• Exercise
No pictures go into the copy. Write out exactly the lines below from the one containing "thanks for the" through the one containing "Oxford: 01865 200357".

Data excerpts

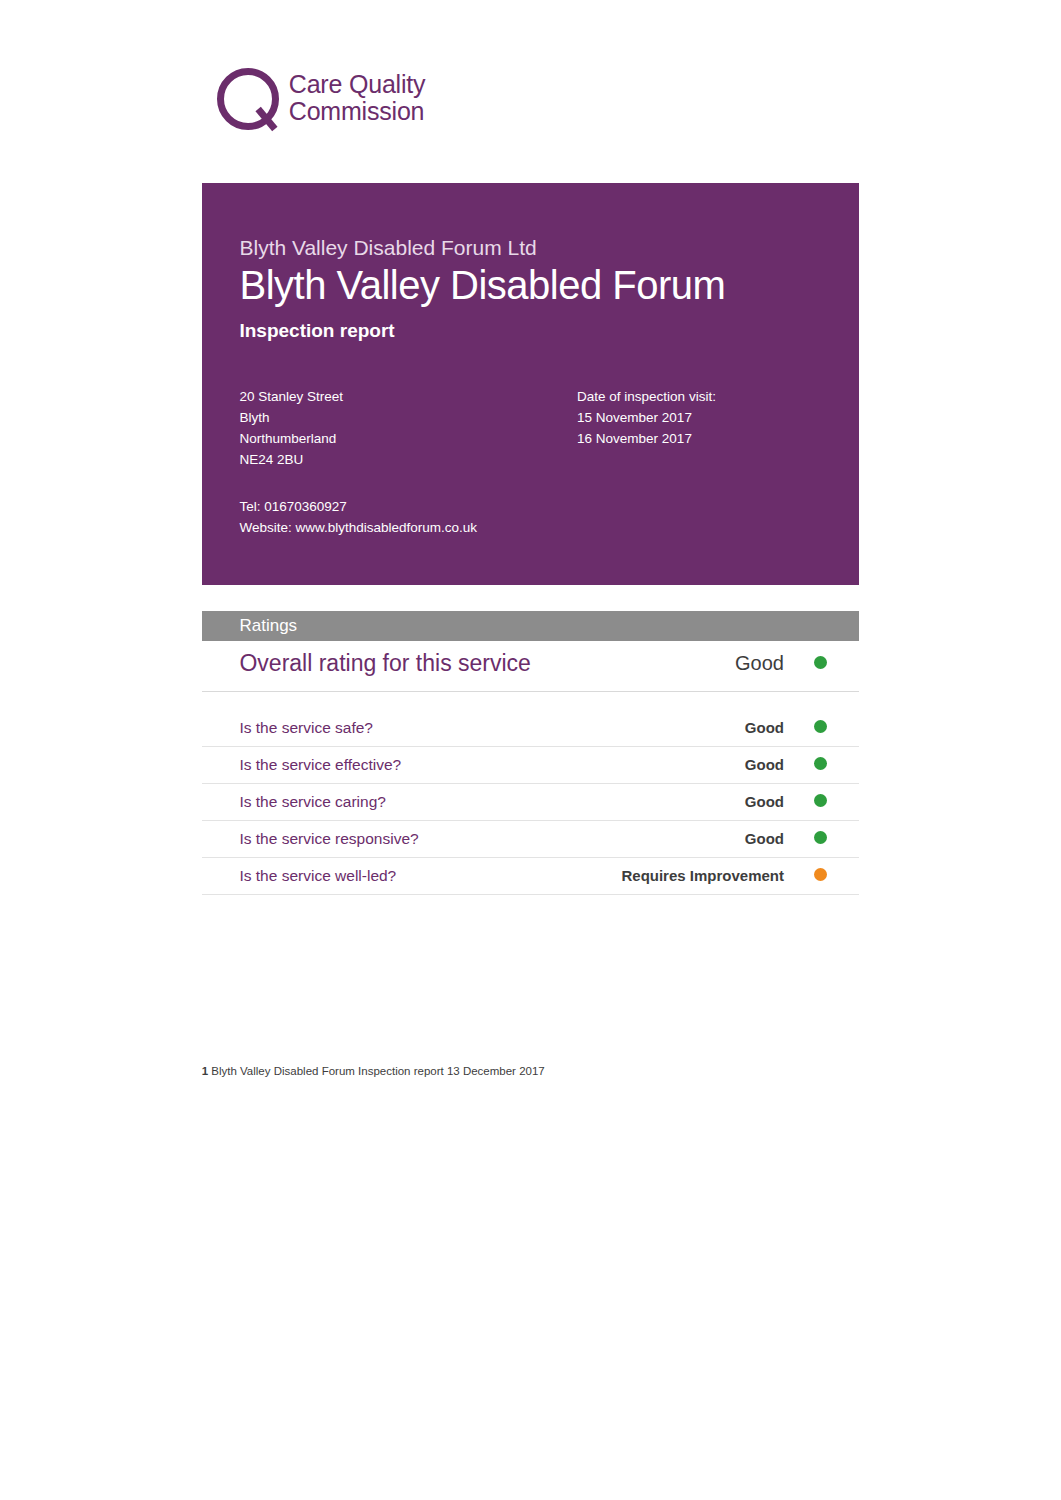Care Quality
Commission
Blyth Valley Disabled Forum Ltd
Blyth Valley Disabled Forum
Inspection report
20 Stanley Street
Blyth
Northumberland
NE24 2BU
Date of inspection visit:
15 November 2017
16 November 2017
Tel: 01670360927
Website: www.blythdisabledforum.co.uk
Ratings
| Overall rating for this service | Good | |
| Is the service safe? | Good | |
| Is the service effective? | Good | |
| Is the service caring? | Good | |
| Is the service responsive? | Good | |
| Is the service well-led? | Requires Improvement | |
1 Blyth Valley Disabled Forum Inspection report 13 December 2017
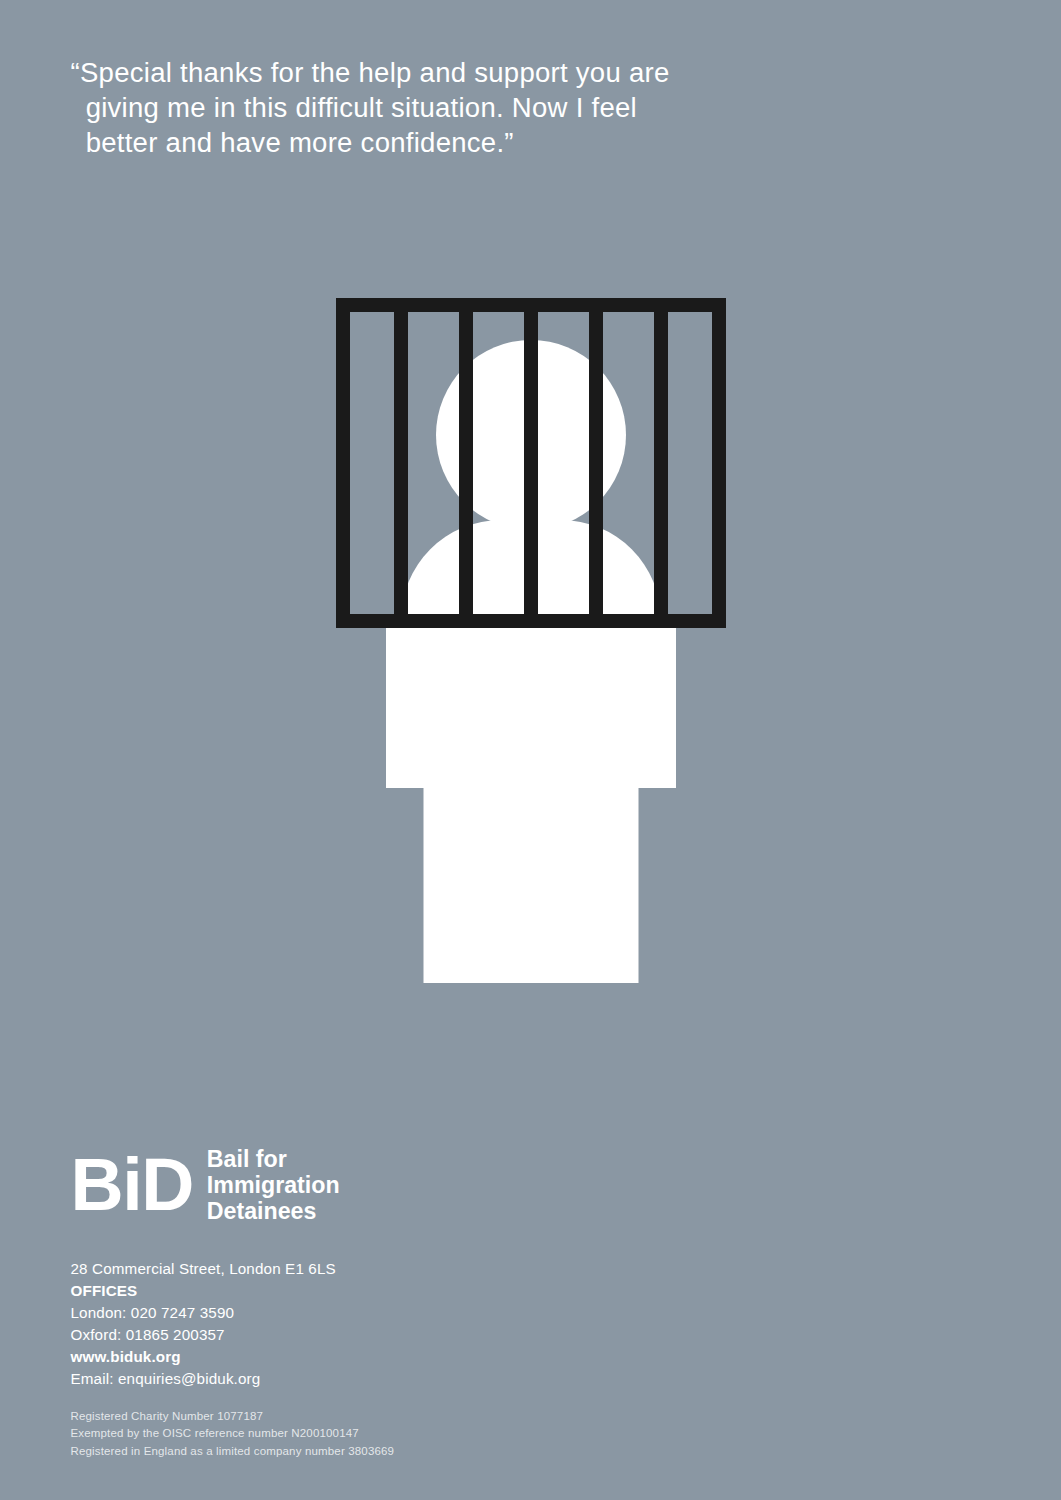“Special thanks for the help and support you are giving me in this difficult situation. Now I feel better and have more confidence.”
Bi D
Bail for
Immigration
Detainees
28 Commercial Street, London E1 6LS
OFFICES
London: 020 7247 3590
Oxford: 01865 200357
www.biduk.org
Email: enquiries@biduk.org
Registered Charity Number 1077187
Exempted by the OISC reference number N200100147
Registered in England as a limited company number 3803669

• Solution below
“Special thanks for the help and support you are giving me in this difficult situation. Now I feel better and have more confidence.”
Bi D
Bail for
Immigration
Detainees
28 Commercial Street, London E1 6LS
OFFICES
London: 020 7247 3590
Oxford: 01865 200357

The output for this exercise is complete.